## Exercise goal
Could you copy out every one of the lines below word for word, leaving out the pictures?

## Extracted records

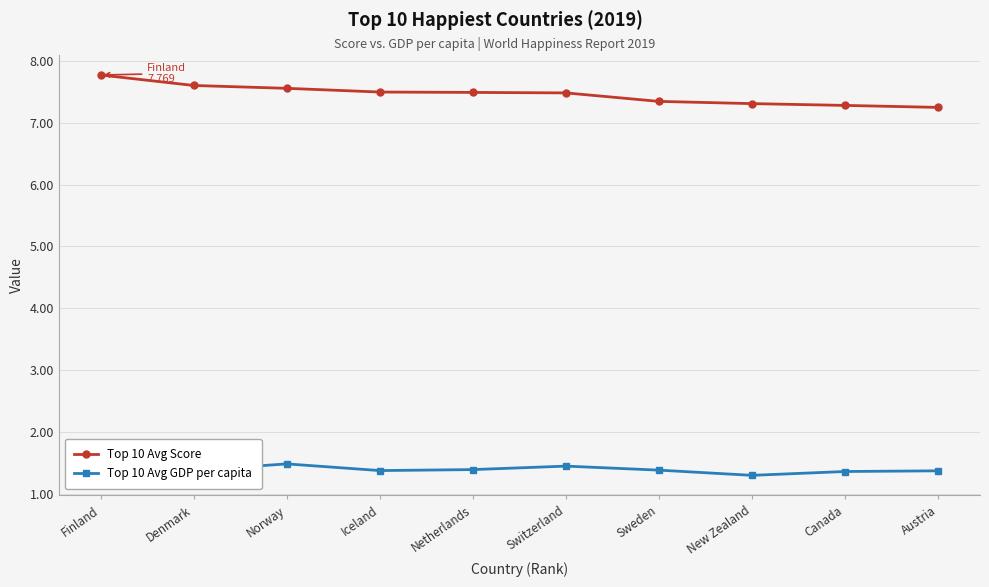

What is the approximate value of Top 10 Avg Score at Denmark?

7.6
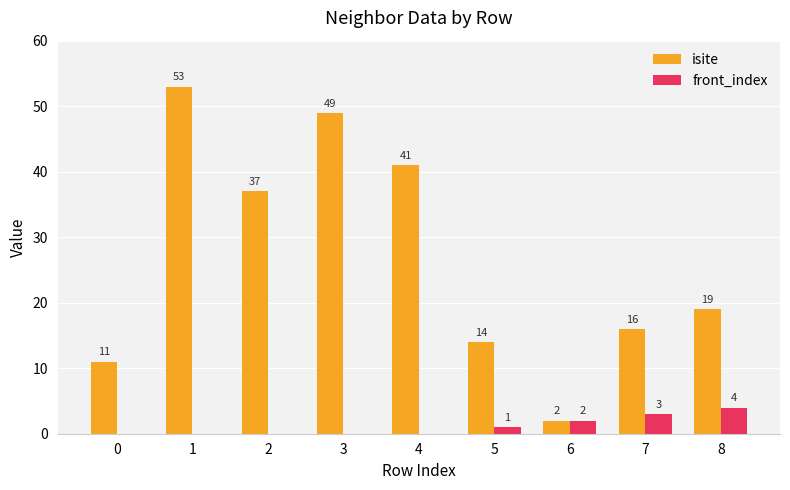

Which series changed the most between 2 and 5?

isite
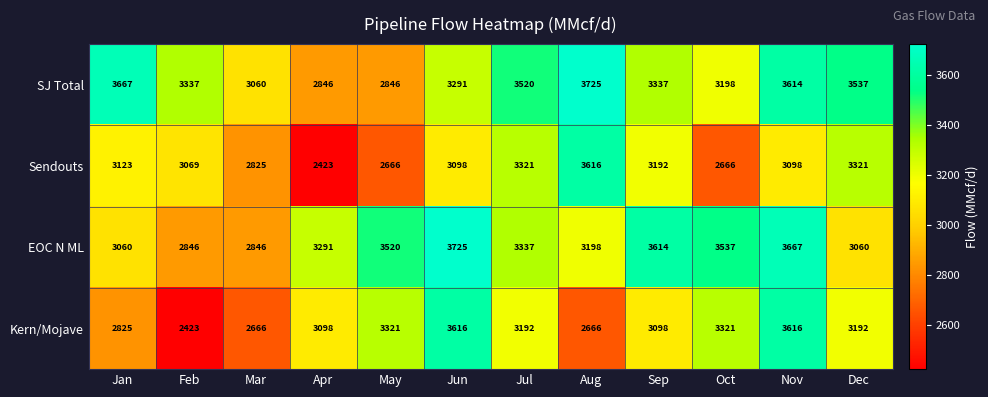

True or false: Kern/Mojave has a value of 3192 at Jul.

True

## Exercise solution
What is the approximate value of Top 10 Avg Score at Denmark?

7.6

Which series changed the most between 2 and 5?

isite

True or false: Kern/Mojave has a value of 3192 at Jul.

True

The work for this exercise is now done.